Check the Status of the Operator
You can use the following command to check on the status of the deployments:
$ oc get deployments
couchbase-operator 1/1 1 1 8s
couchbase-operator-admission 1/1 1 1 8s
The Operator is ready to deploy CouchbaseCluster resources when both the DAC and Operator deployments are fully ready and available

root@usapprshilt100:/Automation/projects/openshift #oc project a-couchbase-test
Now using project “a-couchbase-test” on server “”.
root@usapprshilt100:/Automation/projects/openshift #
root@usapprshilt100:/Automation/projects/openshift #oc get deployment
couchbase-operator 1/1 1 1 3d3h
root@usapprshilt100:/Automation/projects/openshift #n the poc,
I did not see the couchbase DAC running, couchbase-operator-admission is missing

But our admin mentioned if in our dev env, when they installed couchbase for all named space, they did not see DAC running, but everything is working fine. Now they want to install the couchbase operator only for our name space. this is where the problem pods are not coming up. So when the operator is installed for all the name space, you do not need DAC ?

No the DAC needs to always be installed. We recommend it’s run in the default cluster mode, and therefore you only need one installed, in any namespace.

When we install it from GUI interface, according to our openshift admin, after he click install, the DAC is not installed.
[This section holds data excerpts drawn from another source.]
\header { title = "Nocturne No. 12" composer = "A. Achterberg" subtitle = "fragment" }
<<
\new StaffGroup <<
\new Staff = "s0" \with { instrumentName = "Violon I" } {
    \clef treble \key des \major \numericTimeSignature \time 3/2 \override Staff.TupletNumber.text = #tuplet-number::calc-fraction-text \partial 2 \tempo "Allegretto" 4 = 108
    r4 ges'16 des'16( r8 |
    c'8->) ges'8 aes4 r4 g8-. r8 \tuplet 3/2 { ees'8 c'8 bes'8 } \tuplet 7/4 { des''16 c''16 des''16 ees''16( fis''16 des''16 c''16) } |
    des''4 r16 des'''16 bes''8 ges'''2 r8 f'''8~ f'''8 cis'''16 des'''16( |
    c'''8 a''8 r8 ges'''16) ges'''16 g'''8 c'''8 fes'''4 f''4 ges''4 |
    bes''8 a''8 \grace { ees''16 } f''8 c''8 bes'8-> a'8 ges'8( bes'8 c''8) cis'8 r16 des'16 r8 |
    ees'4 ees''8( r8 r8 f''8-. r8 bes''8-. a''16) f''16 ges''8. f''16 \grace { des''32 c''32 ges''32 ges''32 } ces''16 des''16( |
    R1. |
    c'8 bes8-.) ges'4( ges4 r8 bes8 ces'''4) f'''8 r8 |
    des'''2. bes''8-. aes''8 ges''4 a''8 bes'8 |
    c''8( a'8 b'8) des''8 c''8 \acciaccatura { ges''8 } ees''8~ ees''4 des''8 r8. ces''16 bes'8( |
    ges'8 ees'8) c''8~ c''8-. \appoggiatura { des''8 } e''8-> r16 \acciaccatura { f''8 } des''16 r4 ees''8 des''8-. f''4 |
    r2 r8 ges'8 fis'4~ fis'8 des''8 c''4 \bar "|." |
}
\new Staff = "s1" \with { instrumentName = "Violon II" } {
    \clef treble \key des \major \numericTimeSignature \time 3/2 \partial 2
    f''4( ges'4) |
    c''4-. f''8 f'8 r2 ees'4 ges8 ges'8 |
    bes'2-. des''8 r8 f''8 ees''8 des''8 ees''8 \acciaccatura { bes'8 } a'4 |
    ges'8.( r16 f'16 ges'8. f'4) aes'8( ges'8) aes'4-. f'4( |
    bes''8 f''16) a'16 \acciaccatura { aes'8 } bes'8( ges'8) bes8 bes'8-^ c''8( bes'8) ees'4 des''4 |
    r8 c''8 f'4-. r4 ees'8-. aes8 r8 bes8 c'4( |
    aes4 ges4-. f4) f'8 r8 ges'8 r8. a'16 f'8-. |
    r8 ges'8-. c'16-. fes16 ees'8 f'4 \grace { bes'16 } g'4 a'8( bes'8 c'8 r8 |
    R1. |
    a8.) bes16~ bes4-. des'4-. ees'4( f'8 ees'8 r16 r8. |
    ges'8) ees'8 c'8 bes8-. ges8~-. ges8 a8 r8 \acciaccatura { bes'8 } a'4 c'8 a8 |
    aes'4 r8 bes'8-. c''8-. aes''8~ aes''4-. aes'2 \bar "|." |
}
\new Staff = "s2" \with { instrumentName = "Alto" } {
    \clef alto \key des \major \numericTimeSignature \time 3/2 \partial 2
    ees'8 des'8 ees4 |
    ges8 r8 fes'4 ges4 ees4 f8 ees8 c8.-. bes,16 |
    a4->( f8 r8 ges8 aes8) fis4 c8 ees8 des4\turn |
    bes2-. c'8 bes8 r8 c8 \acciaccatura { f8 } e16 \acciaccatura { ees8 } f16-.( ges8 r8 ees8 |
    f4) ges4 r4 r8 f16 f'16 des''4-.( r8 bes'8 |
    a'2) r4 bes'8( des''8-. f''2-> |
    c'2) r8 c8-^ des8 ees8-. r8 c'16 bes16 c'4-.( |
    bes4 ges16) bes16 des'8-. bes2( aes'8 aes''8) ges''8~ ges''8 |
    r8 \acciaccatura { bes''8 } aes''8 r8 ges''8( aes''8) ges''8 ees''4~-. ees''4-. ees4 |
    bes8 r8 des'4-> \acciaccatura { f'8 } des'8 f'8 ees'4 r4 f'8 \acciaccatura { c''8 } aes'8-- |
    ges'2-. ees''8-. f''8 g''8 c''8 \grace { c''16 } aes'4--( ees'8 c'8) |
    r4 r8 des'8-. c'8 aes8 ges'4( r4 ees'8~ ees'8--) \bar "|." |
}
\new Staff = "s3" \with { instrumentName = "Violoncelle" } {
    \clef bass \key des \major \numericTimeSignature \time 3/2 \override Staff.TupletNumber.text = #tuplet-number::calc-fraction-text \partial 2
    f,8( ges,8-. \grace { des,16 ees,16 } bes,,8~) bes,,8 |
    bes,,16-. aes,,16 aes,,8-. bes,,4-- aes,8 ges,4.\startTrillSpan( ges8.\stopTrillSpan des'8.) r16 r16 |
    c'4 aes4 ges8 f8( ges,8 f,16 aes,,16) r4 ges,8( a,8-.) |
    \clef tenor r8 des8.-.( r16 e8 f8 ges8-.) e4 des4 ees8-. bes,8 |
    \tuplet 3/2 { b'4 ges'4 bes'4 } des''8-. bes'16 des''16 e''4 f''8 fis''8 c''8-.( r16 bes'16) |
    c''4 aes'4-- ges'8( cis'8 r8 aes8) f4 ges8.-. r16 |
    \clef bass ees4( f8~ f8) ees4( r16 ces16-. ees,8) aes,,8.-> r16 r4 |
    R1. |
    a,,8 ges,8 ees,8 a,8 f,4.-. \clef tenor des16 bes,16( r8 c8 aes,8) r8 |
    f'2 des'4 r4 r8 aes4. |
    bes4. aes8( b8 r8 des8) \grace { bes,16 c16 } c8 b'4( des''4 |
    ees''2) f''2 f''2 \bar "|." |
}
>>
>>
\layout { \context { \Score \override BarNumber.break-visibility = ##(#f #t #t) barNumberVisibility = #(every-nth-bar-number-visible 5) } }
I could try to install it using the yaml file according to the instruction on the operator documents, however, I think that my permission as the admin of the name space is not good enough to finish the installation, it will still need openshift cluster admin role to install it ?
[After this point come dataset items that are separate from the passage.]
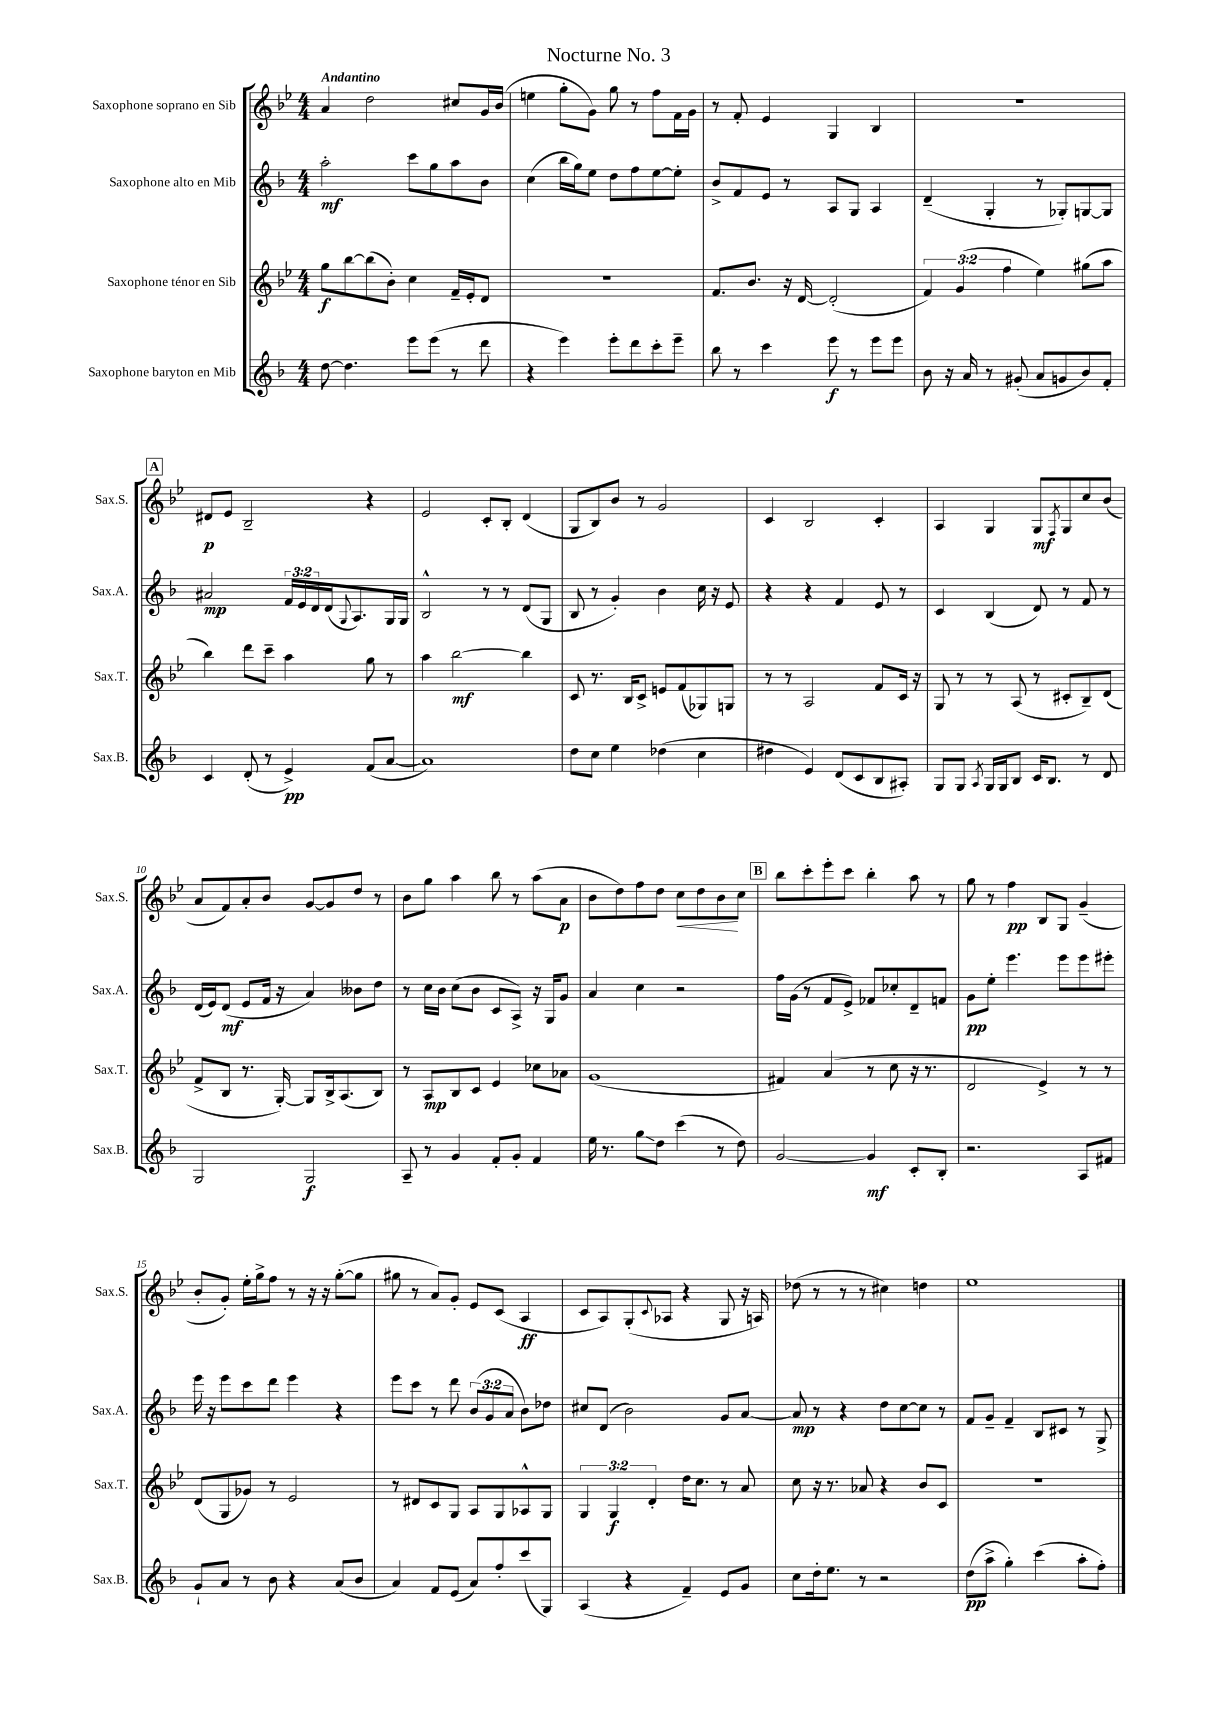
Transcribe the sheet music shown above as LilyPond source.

\header { title = "Nocturne No. 3" }
<<
\new StaffGroup <<
\new Staff = "s0" \with { instrumentName = "Saxophone soprano en Sib" shortInstrumentName = "Sax.S." } {
    \clef treble \key bes \major \numericTimeSignature \time 4/4 \tempo "Andantino"
    a'4 d''2 cis''8 g'16 bes'16( |
    e''4 g''8-. g'8) g''8 r8 f''8 f'16 g'16 |
    r8 f'8-. ees'4 g4 bes4 |
    R1 |
    \mark \markup { \box "A" } dis'8\p ees'8 bes2-- r4 |
    ees'2 c'8-. bes8-. d'4( |
    g8 bes8) bes'8 r8 g'2 |
    c'4 bes2 c'4-. |
    a4 g4 g8\mf \acciaccatura { f8 } g8 c''8 bes'8( |
    a'8 f'8) a'8-. bes'8 g'8~ g'8 d''8 r8 |
    bes'8 g''8 a''4 bes''8 r8 a''8( a'8\p |
    bes'8 d''8) f''8 d''8 c''8\< d''8 bes'8\! c''8 |
    \mark \markup { \box "B" } bes''8 c'''8-. ees'''8-. c'''8 bes''4-. a''8 r8 |
    g''8 r8 f''4\pp bes8 g8 g'4--( |
    bes'8-. g'8-.) ees''16-. g''16-> f''8 r8 r16 r16 g''8~-.( g''8 |
    gis''8 r8 a'8) g'8-. ees'8 c'8( a4\ff |
    c'8 a8) g8-.( \appoggiatura { c'8 } aes8 r4 g8 r16 a16) |
    des''8( r8 r8 r8 cis''4) d''4 |
    ees''1 \bar "|." |
}
\new Staff = "s1" \with { instrumentName = "Saxophone alto en Mib" shortInstrumentName = "Sax.A." } {
    \clef treble \key f \major \numericTimeSignature \time 4/4 \override Staff.TupletNumber.text = #tuplet-number::calc-fraction-text
    a''2-.\mf c'''8 g''8 a''8 bes'8 |
    c''4( bes''16 g''16) e''8 d''8 f''8 e''8~ e''8-. |
    bes'8-> f'8 e'8 r8 a8 g8 a4 |
    d'4--( g4-. r8 ges8-.) g8~ g8 |
    \mark \markup { \box "A" } ais'2\mp \tuplet 3/2 { f'16 e'16 d'16 } d'16( \appoggiatura { g8 } a8.) g16 g16 |
    bes2-^ r8 r8 d'8( g8 |
    bes8 r8 g'4-.) bes'4 c''16 r16 e'8 |
    r4 r4 f'4 e'8 r8 |
    c'4 bes4( d'8) r8 f'8 r8 |
    d'16( e'16) d'8\mf( e'8 f'16 r16 a'4) beses'8 d''8 |
    r8 c''16 bes'16 c''8( bes'8 c'8 a8->) r16 g16 g'8 |
    a'4 c''4 r2 |
    \mark \markup { \box "B" } f''16 g'16( r8 f'8 e'8->) fes'8 ces''8-. d'8-- f'8 |
    g'8\pp e''8-. e'''4. e'''8 e'''8 eis'''8-. |
    e'''16 r16 e'''8 c'''8 d'''8 e'''4 r4 |
    e'''8 c'''8 r8 d'''8 \tuplet 3/2 { bes'8( g'8 a'8 } bes'8) des''8 |
    cis''8 d'8( bes'2) g'8 a'8~ |
    a'8\mp r8 r4 d''8 c''8~ c''8 r8 |
    f'8 g'8-- f'4-- bes8 cis'8 r8 g8-> \bar "|." |
}
\new Staff = "s2" \with { instrumentName = "Saxophone ténor en Sib" shortInstrumentName = "Sax.T." } {
    \clef treble \key bes \major \numericTimeSignature \time 4/4 \override Staff.TupletNumber.text = #tuplet-number::calc-fraction-text
    g''8\f bes''8~ bes''8( bes'8-.) c''4 f'16-- ees'16-. d'8 |
    R1 |
    f'8. bes'8. r16 d'16~ d'2-.( |
    \tuplet 3/2 { f'4) g'4( f''4 } ees''4) gis''8( a''8 |
    \mark \markup { \box "A" } bes''4) d'''8 c'''8-- a''4 g''8 r8 |
    a''4 bes''2~\mf bes''4 |
    c'8 r8. bes16 c'8-> e'8 f'8( ges8) g8 |
    r8 r8 a2 f'8 c'16 r16 |
    g8 r8 r8 a8( r8 cis'8-. bes8--) d'8( |
    f'8-> bes8 r8. g16~-.) g8 bes16-> a8.( bes8) |
    r8 a8\mp bes8 c'8 ees'4 ces''8 aes'8 |
    g'1( |
    \mark \markup { \box "B" } fis'4) a'4( r8 c''8 r16 r8. |
    d'2 ees'4->) r8 r8 |
    d'8( g8 ges'8) r8 ees'2 |
    r8 dis'8 c'8 g8 a8 g8 aes8-^ g8 |
    \tuplet 3/2 { g4 g4\f d'4-. } d''16 c''8. r8 a'8 |
    c''8 r16 r8. aes'8 r4 bes'8 c'8 |
    R1 \bar "|." |
}
\new Staff = "s3" \with { instrumentName = "Saxophone baryton en Mib" shortInstrumentName = "Sax.B." } {
    \clef treble \key f \major \numericTimeSignature \time 4/4
    d''8~ d''4. e'''8 e'''8( r8 d'''8 |
    r4 e'''4) e'''8-. d'''8 c'''8-. e'''8-- |
    bes''8 r8 c'''4 e'''8\f r8 e'''8 e'''8 |
    bes'8 r16 a'16 r8 gis'8-.( a'8 g'8 bes'8) f'8-. |
    \mark \markup { \box "A" } c'4 d'8-.( r8 e'4->\pp) f'8( a'8~ |
    a'1) |
    d''8 c''8 e''4 des''4( c''4 |
    dis''4 e'4) d'8( c'8 bes8 ais8-.) |
    g8 g8 \acciaccatura { a8 } g16 g16 bes8 c'16 bes8. r8 d'8 |
    g2 g2\f |
    a8-- r8 g'4 f'8-. g'8-. f'4 |
    e''16 r8. g''8\glissando d''8 c'''4( r8 d''8) |
    \mark \markup { \box "B" } g'2~ g'4\mf c'8-. bes8-. |
    r2. a8 fis'8 |
    g'8-! a'8 r8 bes'8 r4 a'8( bes'8 |
    a'4) f'8 e'8( a'8) f''8-. c'''8( g8) |
    a4( r4 f'4--) e'8 g'8 |
    c''8 d''16-. e''8. r8 r2 |
    d''8\pp( a''8-> g''4-.) c'''4( a''8-. f''8-.) \bar "|." |
}
>>
>>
That’s correct, you need to install the DAC manually, it is not installed alongside the operator from the Openshift UI.

Hello guys, i feel i had same issue like @lukq 's issue.
Because i’ve installed the operator, only one instance(pod) from the cluster start running & it keep restarting. Checking events in desc order, this is what we had:

94s         Warning   MemberCreationFailed   couchbasecluster/couchbase-cluster   New member couchbase-cluster-0000 creation failed
89s         Normal    ServiceCreated         couchbasecluster/couchbase-cluster   Service for admin console `couchbase-cluster-ui` was created

Also i noticed that there is no deployment nor statefulset. Seems like the operator directly managing pods.
May be because we are running very recent version of the operator:

kind: Subscription
  labels: ""
  name: couchbase-enterprise-certified
  namespace: openshift-operators
  annotations: "4"
  channel: 2.3.2
  installPlanApproval: Automatic
  name: couchbase-enterprise-certified
  source: certified-operators
  sourceNamespace: openshift-marketplace
  startingCSV: couchbase-operator.v2.3.2-1

the cluster YAML comes by default with Operator UI in OCP console, we just copy it & rename the resource … and this is what we had:

kind: CouchbaseCluster
  name: couchbase-cluster
  namespace: databases-ntr-dev
    clusterName: couchbase-cluster
    dataServiceMemoryQuota: 256Mi
    indexServiceMemoryQuota: 256Mi
    searchServiceMemoryQuota: 256Mi
    eventingServiceMemoryQuota: 256Mi
    analyticsServiceMemoryQuota: 1Gi
    indexStorageSetting: memory_optimized
    autoFailoverTimeout: 120s
    autoFailoverMaxCount: 3
    autoFailoverOnDataDiskIssues: true
    autoFailoverOnDataDiskIssuesTimePeriod: 120s
    autoFailoverServerGroup: false
  upgradeStrategy: RollingUpgrade
  hibernate: false
  hibernationStrategy: Immediate
  recoveryPolicy: PrioritizeDataIntegrity
    adminSecret: couchbase-cluster-auth
      managed: true
          cluster: couchbase-cluster
    managed: false
        cluster: couchbase-cluster
    image: >-
    managed: false
    serviceAccountName: couchbase-backup
        cluster: couchbase-cluster
      enabled: false
    exposeAdminConsole: true
      - data
      - xdcr
    exposedFeatureServiceType: NodePort
    # adminConsoleServiceType: NodePort
        type: ClusterIP
    managed: true
        cluster: couchbase-cluster
  logRetentionTime: 604800s
  logRetentionCount: 20
  enablePreviewScaling: false
    - size: 3
      name: all_services
        - data
        - index
        - query
        - search
        - eventing
        - analytics

Is it same root cause ? i mean : the missing of admission controller & DAC?